■ **Task brief**:
Starting with the first line of the records, write out each line exactly until you have included the line containing "Ayuda a estos canales a llegar a 1000 subs.".

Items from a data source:

---*---

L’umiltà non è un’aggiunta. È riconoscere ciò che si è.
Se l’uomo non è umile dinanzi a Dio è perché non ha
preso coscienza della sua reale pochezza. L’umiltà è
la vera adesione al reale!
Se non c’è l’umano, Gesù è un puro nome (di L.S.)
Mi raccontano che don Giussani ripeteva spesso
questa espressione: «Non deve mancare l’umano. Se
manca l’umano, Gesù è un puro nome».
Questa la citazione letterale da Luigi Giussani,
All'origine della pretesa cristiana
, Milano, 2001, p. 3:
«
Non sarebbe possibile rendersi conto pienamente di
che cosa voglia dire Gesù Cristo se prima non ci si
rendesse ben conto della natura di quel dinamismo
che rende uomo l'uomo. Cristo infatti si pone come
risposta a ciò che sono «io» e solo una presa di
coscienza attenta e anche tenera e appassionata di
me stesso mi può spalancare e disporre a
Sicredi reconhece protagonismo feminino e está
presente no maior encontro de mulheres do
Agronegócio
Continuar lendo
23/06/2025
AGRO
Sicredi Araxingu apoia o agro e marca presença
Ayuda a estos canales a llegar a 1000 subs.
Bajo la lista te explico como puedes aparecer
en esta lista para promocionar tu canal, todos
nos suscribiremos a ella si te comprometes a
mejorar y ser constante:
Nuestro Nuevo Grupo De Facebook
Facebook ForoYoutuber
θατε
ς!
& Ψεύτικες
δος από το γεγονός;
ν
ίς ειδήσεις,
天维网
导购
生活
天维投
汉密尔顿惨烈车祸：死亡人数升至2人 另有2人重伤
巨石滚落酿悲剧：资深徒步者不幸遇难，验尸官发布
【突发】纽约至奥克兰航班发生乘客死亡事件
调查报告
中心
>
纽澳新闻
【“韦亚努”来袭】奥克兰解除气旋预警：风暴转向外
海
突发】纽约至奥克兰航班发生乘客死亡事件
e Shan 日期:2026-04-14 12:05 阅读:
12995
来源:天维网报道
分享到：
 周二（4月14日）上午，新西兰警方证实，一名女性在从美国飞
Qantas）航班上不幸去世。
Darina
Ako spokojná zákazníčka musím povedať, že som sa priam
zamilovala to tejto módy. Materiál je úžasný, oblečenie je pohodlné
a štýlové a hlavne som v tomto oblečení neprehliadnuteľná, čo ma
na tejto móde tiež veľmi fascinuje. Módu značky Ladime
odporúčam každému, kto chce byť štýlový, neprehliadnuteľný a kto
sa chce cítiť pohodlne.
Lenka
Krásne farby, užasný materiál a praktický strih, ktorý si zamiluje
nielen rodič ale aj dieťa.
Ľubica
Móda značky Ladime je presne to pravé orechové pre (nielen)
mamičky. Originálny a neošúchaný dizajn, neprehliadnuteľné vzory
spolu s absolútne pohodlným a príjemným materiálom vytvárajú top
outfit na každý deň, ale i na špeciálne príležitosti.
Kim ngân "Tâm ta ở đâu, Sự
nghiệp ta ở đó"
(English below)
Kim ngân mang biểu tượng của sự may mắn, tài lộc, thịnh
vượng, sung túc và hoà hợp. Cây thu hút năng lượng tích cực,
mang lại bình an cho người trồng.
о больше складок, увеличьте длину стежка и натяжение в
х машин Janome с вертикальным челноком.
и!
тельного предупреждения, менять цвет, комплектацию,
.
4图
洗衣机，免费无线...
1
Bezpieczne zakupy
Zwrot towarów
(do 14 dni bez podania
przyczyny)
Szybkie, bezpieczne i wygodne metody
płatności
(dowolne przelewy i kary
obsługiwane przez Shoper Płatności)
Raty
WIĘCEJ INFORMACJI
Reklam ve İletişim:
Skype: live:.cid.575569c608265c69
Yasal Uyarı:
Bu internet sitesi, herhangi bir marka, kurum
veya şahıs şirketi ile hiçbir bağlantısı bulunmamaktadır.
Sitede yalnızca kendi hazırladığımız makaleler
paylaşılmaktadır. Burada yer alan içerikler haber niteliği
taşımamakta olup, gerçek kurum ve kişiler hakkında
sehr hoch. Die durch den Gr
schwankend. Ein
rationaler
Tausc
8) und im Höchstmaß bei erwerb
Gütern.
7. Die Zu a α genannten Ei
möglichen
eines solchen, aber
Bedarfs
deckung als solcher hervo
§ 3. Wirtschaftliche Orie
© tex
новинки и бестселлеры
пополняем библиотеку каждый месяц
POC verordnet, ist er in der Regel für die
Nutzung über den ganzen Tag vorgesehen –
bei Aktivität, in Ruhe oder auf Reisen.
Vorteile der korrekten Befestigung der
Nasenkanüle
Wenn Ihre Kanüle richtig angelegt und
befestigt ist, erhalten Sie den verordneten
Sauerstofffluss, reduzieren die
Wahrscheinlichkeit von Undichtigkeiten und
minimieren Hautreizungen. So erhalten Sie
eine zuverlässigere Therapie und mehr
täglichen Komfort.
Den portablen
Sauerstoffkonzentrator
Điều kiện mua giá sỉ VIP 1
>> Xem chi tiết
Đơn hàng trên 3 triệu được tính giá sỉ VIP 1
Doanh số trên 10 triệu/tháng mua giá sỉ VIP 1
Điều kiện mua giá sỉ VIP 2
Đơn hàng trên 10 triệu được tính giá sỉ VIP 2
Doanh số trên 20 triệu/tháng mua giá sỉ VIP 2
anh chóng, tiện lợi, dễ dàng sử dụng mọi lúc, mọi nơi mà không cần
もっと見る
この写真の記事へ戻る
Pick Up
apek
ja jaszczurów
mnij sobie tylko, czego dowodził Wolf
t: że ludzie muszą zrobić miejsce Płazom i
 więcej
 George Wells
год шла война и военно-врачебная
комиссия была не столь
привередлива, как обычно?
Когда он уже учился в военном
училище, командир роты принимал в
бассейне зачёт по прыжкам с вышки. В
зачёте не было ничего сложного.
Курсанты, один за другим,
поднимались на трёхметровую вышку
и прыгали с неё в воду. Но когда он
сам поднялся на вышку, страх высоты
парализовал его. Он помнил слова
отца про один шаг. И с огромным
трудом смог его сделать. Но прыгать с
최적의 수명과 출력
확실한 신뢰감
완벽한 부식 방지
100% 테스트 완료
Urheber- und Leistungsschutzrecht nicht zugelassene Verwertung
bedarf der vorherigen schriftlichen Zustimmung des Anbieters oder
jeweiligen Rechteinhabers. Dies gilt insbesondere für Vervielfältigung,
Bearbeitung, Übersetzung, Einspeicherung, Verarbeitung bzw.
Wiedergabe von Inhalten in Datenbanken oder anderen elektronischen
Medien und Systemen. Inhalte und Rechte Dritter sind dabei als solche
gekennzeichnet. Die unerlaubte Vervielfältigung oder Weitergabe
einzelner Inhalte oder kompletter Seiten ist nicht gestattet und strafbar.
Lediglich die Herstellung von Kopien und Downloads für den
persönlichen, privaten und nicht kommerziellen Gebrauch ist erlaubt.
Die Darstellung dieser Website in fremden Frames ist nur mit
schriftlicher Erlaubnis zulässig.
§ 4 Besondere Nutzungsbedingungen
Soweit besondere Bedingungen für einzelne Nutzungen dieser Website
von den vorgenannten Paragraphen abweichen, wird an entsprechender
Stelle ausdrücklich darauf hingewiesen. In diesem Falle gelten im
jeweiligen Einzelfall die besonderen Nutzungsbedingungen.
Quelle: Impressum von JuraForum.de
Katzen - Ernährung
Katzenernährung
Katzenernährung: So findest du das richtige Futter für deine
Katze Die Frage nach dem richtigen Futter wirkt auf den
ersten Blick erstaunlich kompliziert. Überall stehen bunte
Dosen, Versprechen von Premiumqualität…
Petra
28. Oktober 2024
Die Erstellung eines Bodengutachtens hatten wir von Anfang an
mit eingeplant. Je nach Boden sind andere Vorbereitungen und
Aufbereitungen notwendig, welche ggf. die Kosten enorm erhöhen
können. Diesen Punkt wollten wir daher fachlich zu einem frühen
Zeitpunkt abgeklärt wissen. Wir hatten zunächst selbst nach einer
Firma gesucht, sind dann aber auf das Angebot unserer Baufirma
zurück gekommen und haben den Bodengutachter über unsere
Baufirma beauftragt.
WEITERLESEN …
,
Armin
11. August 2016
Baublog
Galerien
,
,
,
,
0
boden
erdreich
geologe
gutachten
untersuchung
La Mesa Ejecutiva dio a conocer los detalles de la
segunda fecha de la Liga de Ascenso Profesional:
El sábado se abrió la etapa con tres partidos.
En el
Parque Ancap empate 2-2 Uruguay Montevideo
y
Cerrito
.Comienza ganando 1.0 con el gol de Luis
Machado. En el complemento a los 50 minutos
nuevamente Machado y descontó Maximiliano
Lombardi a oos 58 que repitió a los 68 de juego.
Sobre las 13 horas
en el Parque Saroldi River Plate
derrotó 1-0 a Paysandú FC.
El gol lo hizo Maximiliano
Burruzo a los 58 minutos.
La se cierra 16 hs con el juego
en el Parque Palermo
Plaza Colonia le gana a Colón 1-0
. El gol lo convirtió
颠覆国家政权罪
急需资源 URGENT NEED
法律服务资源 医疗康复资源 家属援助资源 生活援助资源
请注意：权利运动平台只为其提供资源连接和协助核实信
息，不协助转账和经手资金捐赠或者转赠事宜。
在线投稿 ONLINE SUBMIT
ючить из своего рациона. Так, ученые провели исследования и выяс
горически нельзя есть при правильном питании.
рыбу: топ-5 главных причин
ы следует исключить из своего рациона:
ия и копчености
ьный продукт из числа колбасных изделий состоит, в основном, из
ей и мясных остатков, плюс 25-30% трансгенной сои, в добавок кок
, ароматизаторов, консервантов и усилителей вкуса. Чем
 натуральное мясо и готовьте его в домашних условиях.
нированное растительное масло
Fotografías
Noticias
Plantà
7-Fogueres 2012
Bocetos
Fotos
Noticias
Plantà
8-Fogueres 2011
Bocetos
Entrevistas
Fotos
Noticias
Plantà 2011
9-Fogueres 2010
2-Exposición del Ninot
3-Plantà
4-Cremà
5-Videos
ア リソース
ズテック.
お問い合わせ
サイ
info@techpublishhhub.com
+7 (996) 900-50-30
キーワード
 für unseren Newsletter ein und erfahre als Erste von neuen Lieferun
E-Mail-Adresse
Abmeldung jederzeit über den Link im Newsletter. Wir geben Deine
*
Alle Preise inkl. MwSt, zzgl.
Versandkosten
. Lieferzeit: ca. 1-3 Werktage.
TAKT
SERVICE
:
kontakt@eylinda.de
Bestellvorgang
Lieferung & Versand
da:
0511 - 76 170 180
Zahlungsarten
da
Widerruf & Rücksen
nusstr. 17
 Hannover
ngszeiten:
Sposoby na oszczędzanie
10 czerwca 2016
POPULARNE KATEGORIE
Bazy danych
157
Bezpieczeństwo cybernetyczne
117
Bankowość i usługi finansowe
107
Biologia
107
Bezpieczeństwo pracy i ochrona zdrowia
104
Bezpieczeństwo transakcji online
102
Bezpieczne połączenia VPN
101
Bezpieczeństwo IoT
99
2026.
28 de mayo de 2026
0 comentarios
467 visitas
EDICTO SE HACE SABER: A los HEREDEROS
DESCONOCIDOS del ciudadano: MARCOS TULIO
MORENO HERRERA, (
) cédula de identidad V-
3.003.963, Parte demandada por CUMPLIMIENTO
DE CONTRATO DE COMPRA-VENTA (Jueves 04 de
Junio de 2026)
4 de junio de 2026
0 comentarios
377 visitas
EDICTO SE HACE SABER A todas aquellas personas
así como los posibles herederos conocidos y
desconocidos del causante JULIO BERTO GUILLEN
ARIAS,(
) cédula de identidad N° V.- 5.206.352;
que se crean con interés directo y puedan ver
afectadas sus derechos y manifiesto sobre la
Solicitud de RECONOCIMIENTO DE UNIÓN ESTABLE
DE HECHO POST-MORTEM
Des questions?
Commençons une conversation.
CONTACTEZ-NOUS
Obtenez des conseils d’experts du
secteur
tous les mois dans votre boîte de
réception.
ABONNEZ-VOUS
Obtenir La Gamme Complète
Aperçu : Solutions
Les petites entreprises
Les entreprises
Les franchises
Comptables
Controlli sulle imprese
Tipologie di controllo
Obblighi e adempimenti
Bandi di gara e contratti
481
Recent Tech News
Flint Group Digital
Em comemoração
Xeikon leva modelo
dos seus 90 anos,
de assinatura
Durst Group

---*---

■ **Answer section**:
L’umiltà non è un’aggiunta. È riconoscere ciò che si è.
Se l’uomo non è umile dinanzi a Dio è perché non ha
preso coscienza della sua reale pochezza. L’umiltà è
la vera adesione al reale!
Se non c’è l’umano, Gesù è un puro nome (di L.S.)
Mi raccontano che don Giussani ripeteva spesso
questa espressione: «Non deve mancare l’umano. Se
manca l’umano, Gesù è un puro nome».
Questa la citazione letterale da Luigi Giussani,
All'origine della pretesa cristiana
, Milano, 2001, p. 3:
«
Non sarebbe possibile rendersi conto pienamente di
che cosa voglia dire Gesù Cristo se prima non ci si
rendesse ben conto della natura di quel dinamismo
che rende uomo l'uomo. Cristo infatti si pone come
risposta a ciò che sono «io» e solo una presa di
coscienza attenta e anche tenera e appassionata di
me stesso mi può spalancare e disporre a
Sicredi reconhece protagonismo feminino e está
presente no maior encontro de mulheres do
Agronegócio
Continuar lendo
23/06/2025
AGRO
Sicredi Araxingu apoia o agro e marca presença
Ayuda a estos canales a llegar a 1000 subs.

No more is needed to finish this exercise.